È rustico e resistente, ama gli spazi soleggiati e caldi ma è in grado di sopportare anche climi più rigidi, piogge e venti forti. Per questo, per la sua capacità ombreggiante e ornamentale, per la sua funzione di barriera anti-inquinamento, per la sua resistenza ai parassiti e alle frequenti potature, è molto utilizzato nelle città. Cresce molto lentamente ed è uno degli alberi più longevi: può vivere fino a 500 anni!

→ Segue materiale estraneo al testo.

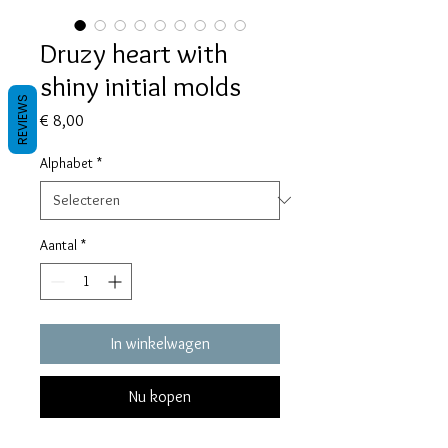
Druzy heart with
shiny initial molds
REVIEWS
Prijs
€ 8,00
Alphabet
*
Aantal
*
In winkelwagen
Nu kopen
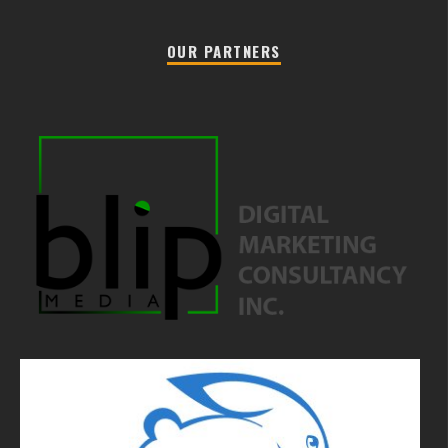
OUR PARTNERS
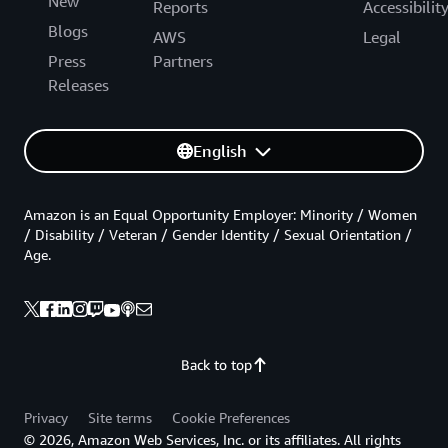
New
Reports
Accessibilit
Blogs
AWS
Legal
Press
Partners
Releases
English
Amazon is an Equal Opportunity Employer: Minority / Women
/ Disability / Veteran / Gender Identity / Sexual Orientation /
Age.
Back to top
Privacy
Site terms
Cookie Preferences
© 2026, Amazon Web Services, Inc. or its affiliates. All rights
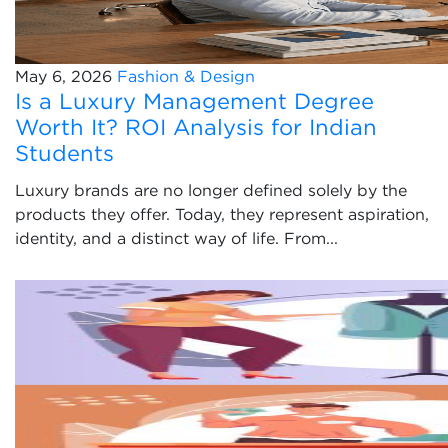
May 6, 2026
Fashion & Design
Is a Luxury Management Degree
Worth It? ROI Analysis for Indian
Students
Luxury brands are no longer defined solely by the
products they offer. Today, they represent aspiration,
identity, and a distinct way of life. From...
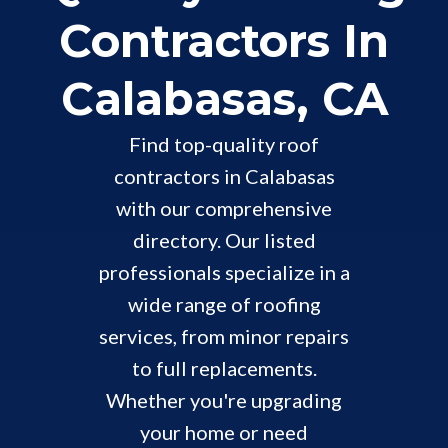
Contractors In
Calabasas, CA
Find top-quality roof
contractors in Calabasas
with our comprehensive
directory. Our listed
professionals specialize in a
wide range of roofing
services, from minor repairs
to full replacements.
Whether you're upgrading
your home or need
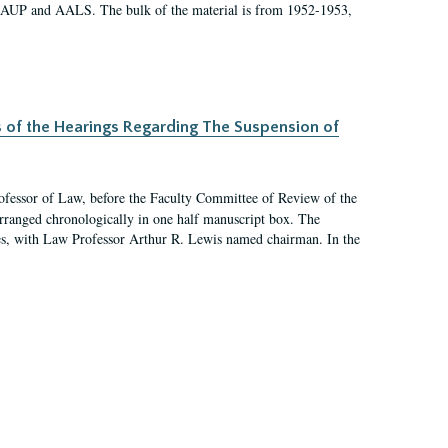
 AAUP and AALS. The bulk of the material is from 1952-1953,
s of the Hearings Regarding The Suspension of
rofessor of Law, before the Faculty Committee of Review of the
arranged chronologically in one half manuscript box. The
es, with Law Professor Arthur R. Lewis named chairman. In the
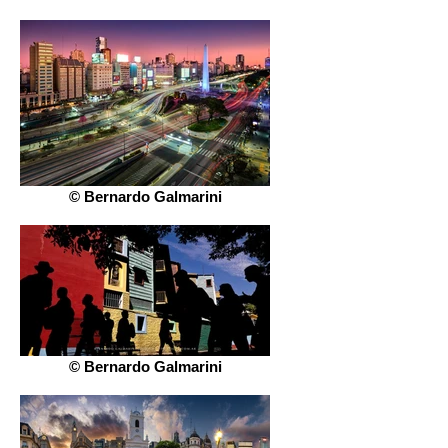
© Bernardo Galmarini
© Bernardo Galmarini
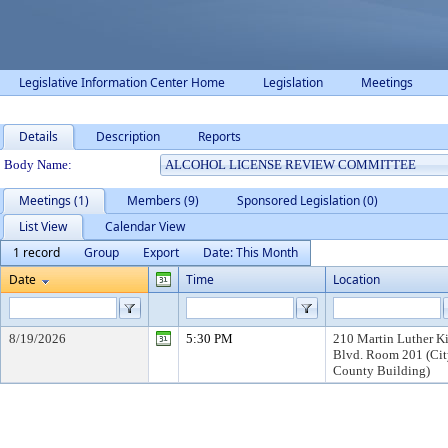
Legislative Information Center Home
Legislation
Meetings
Details
Description
Reports
Department Details
Body Name:
Meetings (1)
Members (9)
Sponsored Legislation (0)
List View
Calendar View
1 record
Group
Export
Date: This Month
Date
Time
Location
8/19/2026
5:30 PM
210 Martin Luther Kin
Blvd. Room 201 (Cit
County Building)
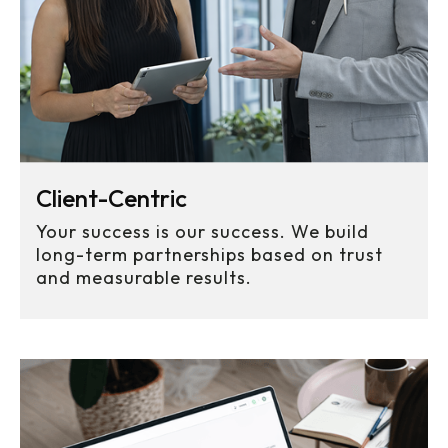
Client-Centric
Your success is our success. We build
long-term partnerships based on trust
and measurable results.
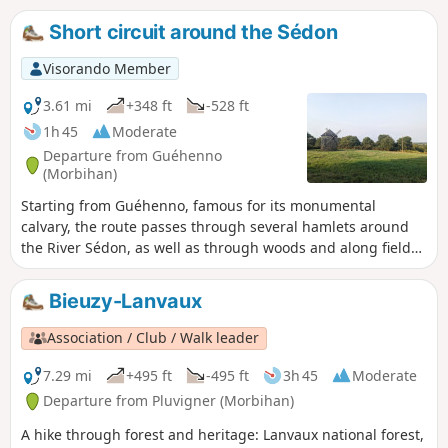
Short circuit around the Sédon
Visorando Member
3.61 mi
+348 ft
-528 ft
1h 45
Moderate
Departure from Guéhenno
(Morbihan)
Starting from Guéhenno, famous for its monumental
calvary, the route passes through several hamlets around
the River Sédon, as well as through woods and along field
edges. Most of the route is on paths and, occasionally, on a
few quiet roads.
Bieuzy-Lanvaux
Association / Club / Walk leader
7.29 mi
+495 ft
-495 ft
3h 45
Moderate
Departure from Pluvigner (Morbihan)
A hike through forest and heritage: Lanvaux national forest,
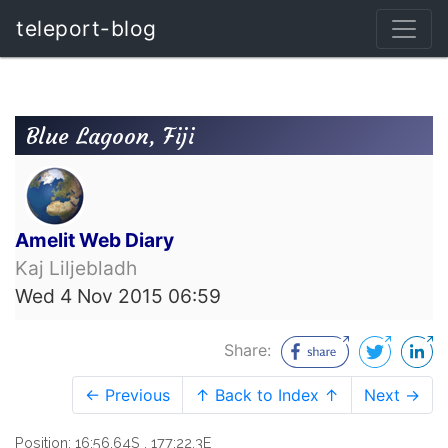
teleport-blog
Blue Lagoon, Fiji
Amelit Web Diary
Kaj Liljebladh
Wed 4 Nov 2015 06:59
Share:
← Previous
↑ Back to Index ↑
Next →
Position: 16:56.64S , 177:22.3E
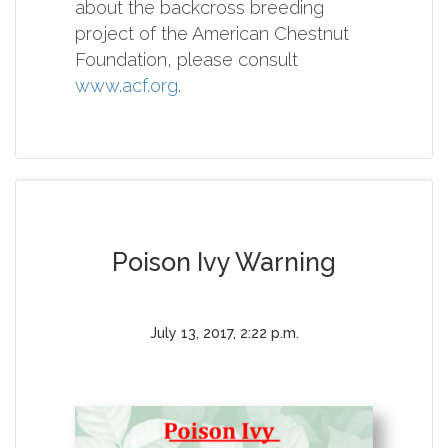
about the backcross breeding
project of the American Chestnut
Foundation, please consult
www.acf.org
.
Poison Ivy Warning
July 13, 2017, 2:22 p.m.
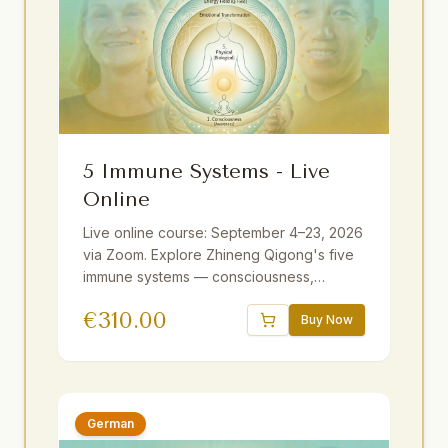
5 Immune Systems - Live
Online
Live online course: September 4–23, 2026
via Zoom. Explore Zhineng Qigong's five
immune systems — consciousness,
emotional, energy field, membrane, and
€
310.00
physical. Guided by Master Yuantong Liu
Buy Now
with theory, practice, and meditations. 25+
hours including optional sessions.
Available with German and Dutch
translations.
German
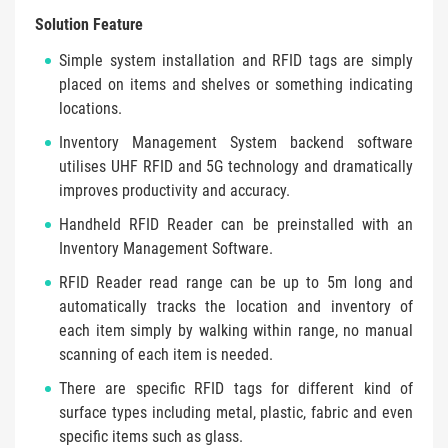
Solution Feature
Simple system installation and RFID tags are simply
placed on items and shelves or something indicating
locations.
Inventory Management System backend software
utilises UHF RFID and 5G technology and dramatically
improves productivity and accuracy.
Handheld RFID Reader can be preinstalled with an
Inventory Management Software.
RFID Reader read range can be up to 5m long and
automatically tracks the location and inventory of
each item simply by walking within range, no manual
scanning of each item is needed.
There are specific RFID tags for different kind of
surface types including metal, plastic, fabric and even
specific items such as glass.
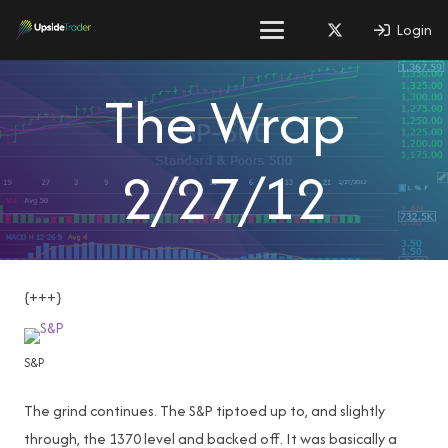
Login
The Wrap
2/27/12
{+++}
S&P
The grind continues. The S&P tiptoed up to, and slightly
through, the 1370 level and backed off. It was basically a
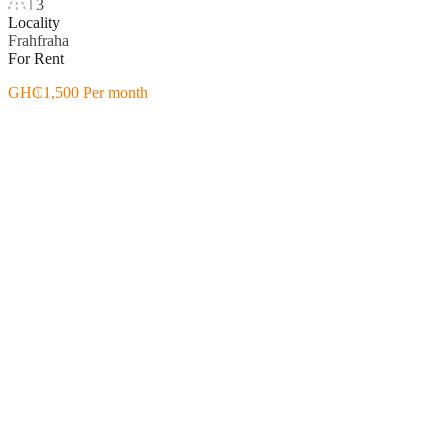
3
Locality
Frahfraha
For Rent
GH₵1,500 Per month
Featured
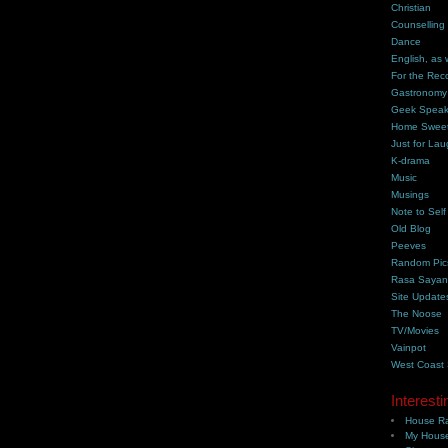
Christian
Counselling
Dance
English, as 
For the Rec
Gastronomy
Geek Spea
Home Swee
Just for Lau
K-drama
Music
Musings
Note to Self
Old Blog
Peeves
Random Pic
Rasa Saya
Site Update
The Noose
TV/Movies
Vainpot
West Coast
Interesti
House Ra
My House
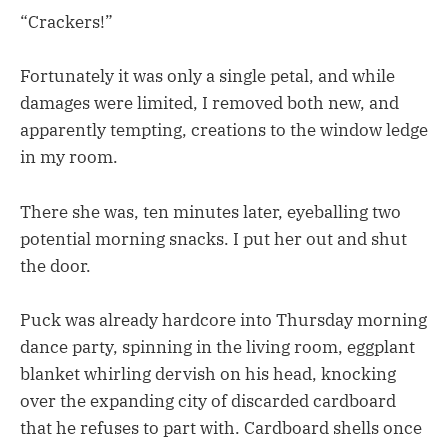
“Crackers!”
Fortunately it was only a single petal, and while
damages were limited, I removed both new, and
apparently tempting, creations to the window ledge
in my room.
There she was, ten minutes later, eyeballing two
potential morning snacks. I put her out and shut
the door.
Puck was already hardcore into Thursday morning
dance party, spinning in the living room, eggplant
blanket whirling dervish on his head, knocking
over the expanding city of discarded cardboard
that he refuses to part with. Cardboard shells once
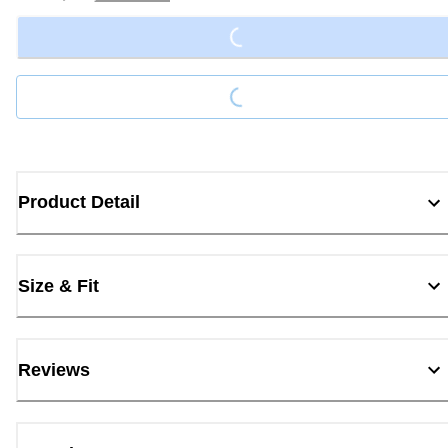
Loading...
Loading...
Product Detail
Size & Fit
Reviews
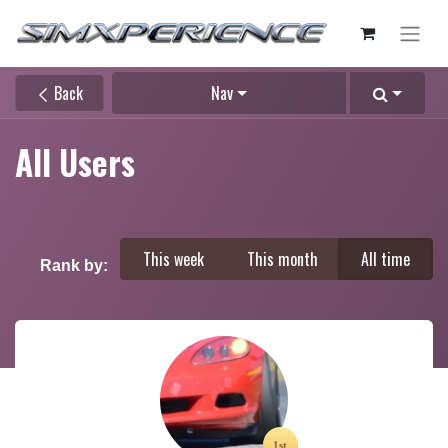
Back
Nav
All Users
This week
This month
All time
Rank by:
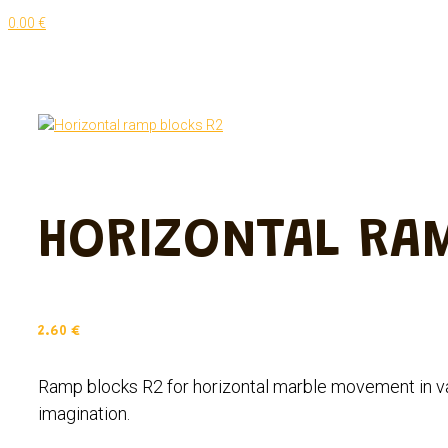
0.00 €
HORIZONTAL RA
2.60
€
Ramp blocks R2 for horizontal marble movement in va
imagination.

Ora i bagolari di Cernusco sono quasi a fine fioritura, ma forse non ve ne siete neanche accorti: per vedere le sue piccole infiorescenze giallo-verdi bisogna prestare un pò di attenzione! Sono già visibili le piccole drupe, che maturano a fine estate: si tratta di piccoli frutti (sono drupe anche la ciliegia e la pesca) di circa 1 cm, con una buccia scura molto sottile e una polpa dal sapore dolciastro. Eh sì, lo sapevate che sono commestibili?
Ne sono golosi gli uccelli, che in autunno si radunano per banchettare sui suoi rami, spargendo poi, con la digestione, i semi. Noi umani ne ricaviamo invece confetture e liquori. I regali che quest’albero ci fa non finiscono qui: i semi, se spremuti, danno un olio simile a quello delle mandorle dolci, mentre dalla corteccia e dalle radici viene estratto un colorante giallo per i tessuti di seta. Infine, le foglie sono un ottimo foraggio. Un’ultima curiosità: i suoi rami più alti ospitano spesso la Vanessa Antiopa (Nymphalis antiopa), un’elegante farfalla.